• **What is required**
The required result is one figure, the count of lines below with the string "symbols" in them.
:: Data extract
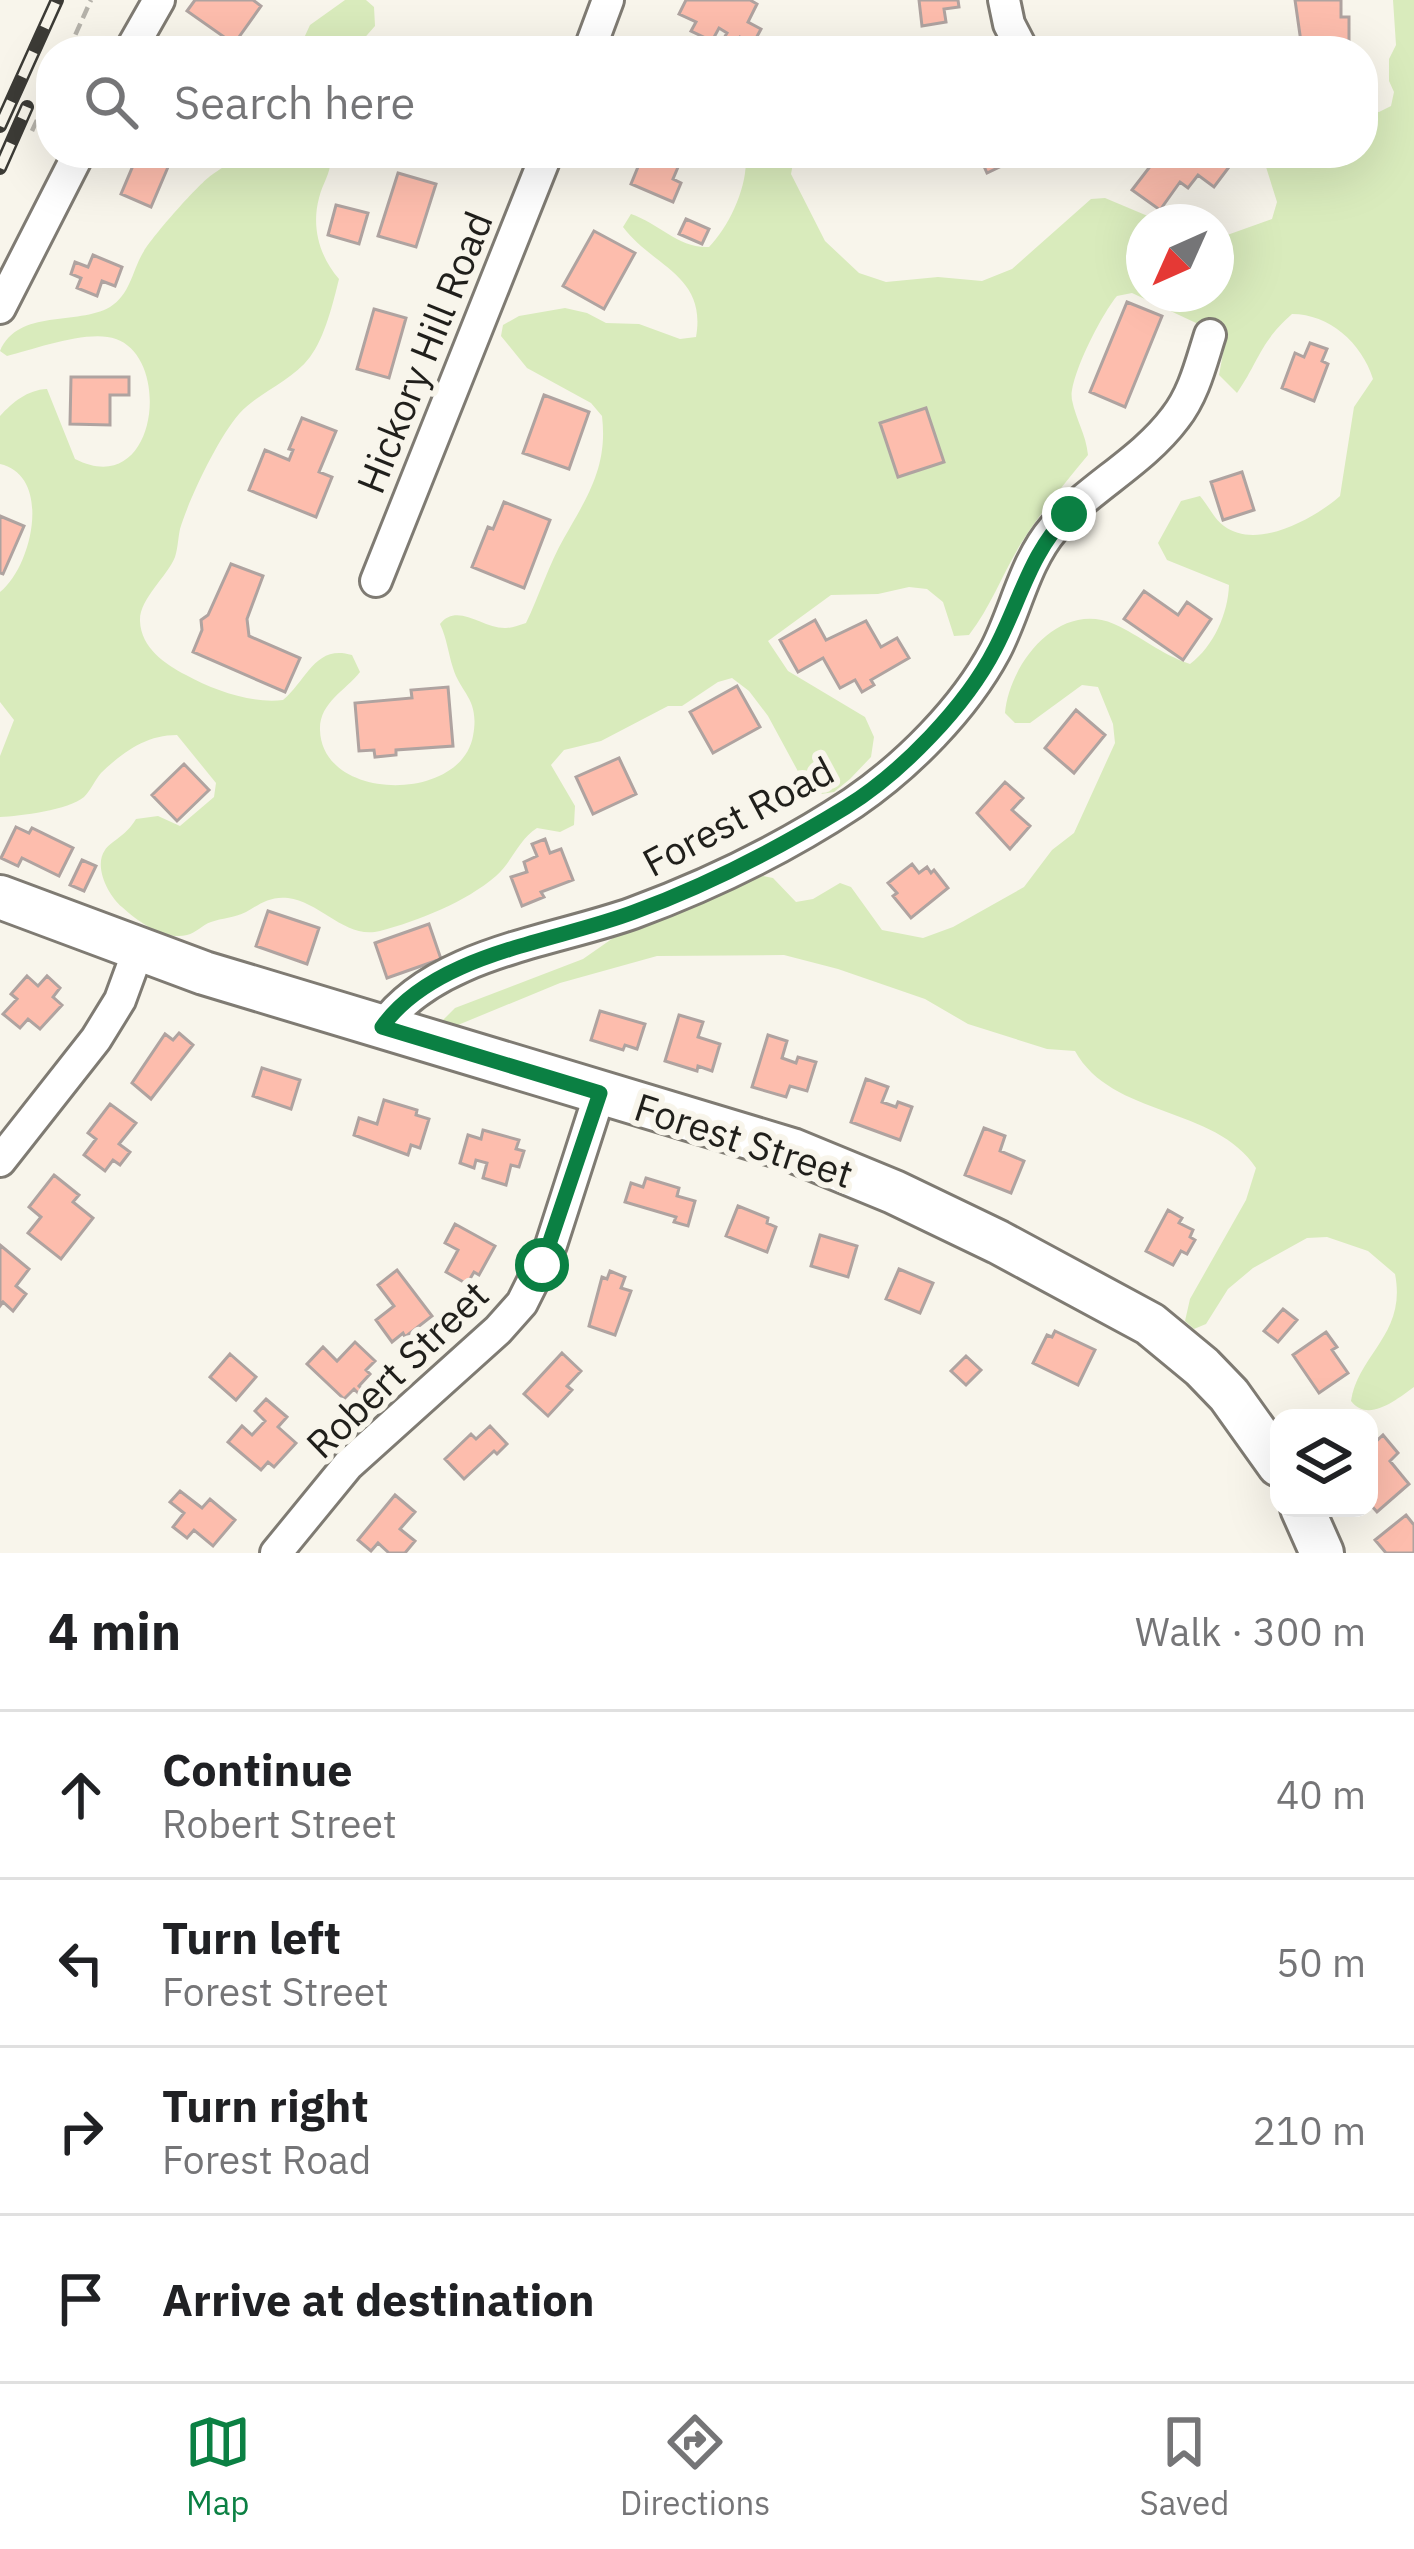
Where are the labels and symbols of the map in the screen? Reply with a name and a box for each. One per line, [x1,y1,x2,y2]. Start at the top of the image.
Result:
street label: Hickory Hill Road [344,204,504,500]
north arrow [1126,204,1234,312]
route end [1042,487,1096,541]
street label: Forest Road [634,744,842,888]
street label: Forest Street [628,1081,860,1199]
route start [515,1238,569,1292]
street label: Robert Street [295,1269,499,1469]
::::
:: Data extract
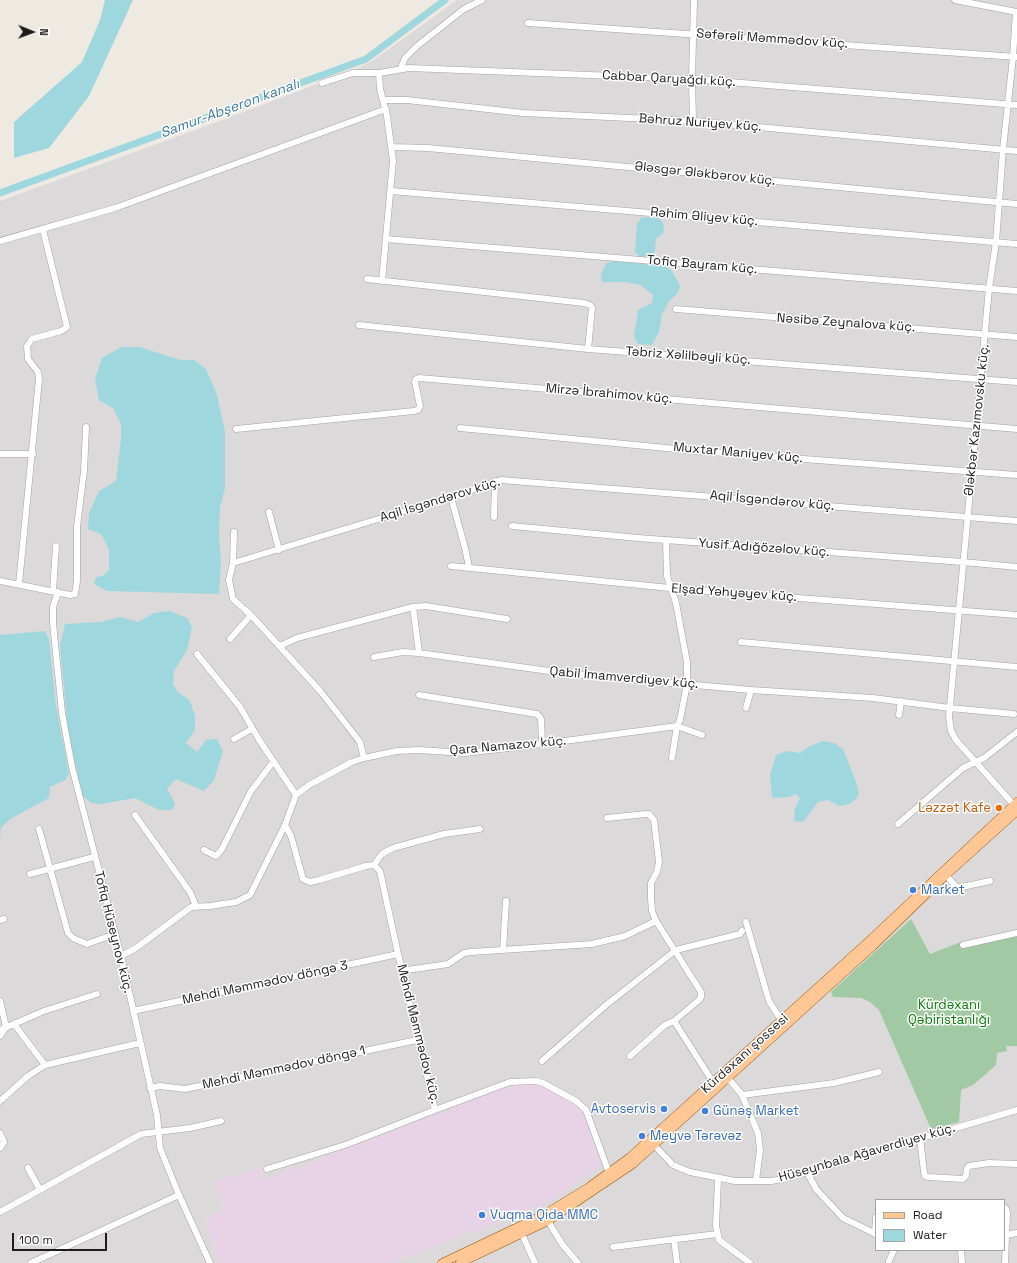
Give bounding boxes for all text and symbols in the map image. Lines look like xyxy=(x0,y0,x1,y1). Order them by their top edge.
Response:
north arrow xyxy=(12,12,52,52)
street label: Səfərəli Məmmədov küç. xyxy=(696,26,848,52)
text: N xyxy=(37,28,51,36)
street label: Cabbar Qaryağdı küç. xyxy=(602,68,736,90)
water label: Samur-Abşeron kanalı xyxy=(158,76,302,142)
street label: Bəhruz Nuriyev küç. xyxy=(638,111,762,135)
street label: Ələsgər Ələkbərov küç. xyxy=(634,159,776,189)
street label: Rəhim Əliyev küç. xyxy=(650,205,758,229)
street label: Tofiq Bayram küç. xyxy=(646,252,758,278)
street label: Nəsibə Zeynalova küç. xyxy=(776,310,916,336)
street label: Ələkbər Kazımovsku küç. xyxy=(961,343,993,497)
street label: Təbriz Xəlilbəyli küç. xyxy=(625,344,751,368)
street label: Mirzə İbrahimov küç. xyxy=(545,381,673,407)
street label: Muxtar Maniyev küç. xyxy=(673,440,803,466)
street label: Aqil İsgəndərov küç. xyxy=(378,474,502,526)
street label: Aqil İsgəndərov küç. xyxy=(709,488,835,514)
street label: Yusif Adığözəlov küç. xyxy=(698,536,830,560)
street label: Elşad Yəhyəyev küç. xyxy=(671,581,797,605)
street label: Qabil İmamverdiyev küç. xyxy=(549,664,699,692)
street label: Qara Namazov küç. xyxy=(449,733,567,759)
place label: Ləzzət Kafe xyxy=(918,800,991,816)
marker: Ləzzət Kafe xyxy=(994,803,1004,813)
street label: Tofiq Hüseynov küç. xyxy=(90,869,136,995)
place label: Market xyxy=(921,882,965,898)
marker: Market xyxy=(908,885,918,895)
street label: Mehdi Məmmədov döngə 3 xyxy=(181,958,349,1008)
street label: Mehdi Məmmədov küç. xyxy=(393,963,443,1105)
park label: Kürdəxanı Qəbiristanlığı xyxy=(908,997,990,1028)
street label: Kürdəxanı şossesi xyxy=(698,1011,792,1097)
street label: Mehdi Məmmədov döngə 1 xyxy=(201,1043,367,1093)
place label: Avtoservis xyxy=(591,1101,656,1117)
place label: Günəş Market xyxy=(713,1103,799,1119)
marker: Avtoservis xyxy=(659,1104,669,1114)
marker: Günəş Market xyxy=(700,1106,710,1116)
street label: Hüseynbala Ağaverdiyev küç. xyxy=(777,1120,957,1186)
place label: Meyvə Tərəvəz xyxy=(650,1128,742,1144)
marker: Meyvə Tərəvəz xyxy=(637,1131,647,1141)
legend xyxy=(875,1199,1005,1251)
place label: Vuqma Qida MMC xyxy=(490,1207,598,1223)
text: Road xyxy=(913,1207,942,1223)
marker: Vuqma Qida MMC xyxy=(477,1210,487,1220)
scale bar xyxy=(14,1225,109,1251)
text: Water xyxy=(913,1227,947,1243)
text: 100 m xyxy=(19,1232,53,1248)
::::
• **Solution**
2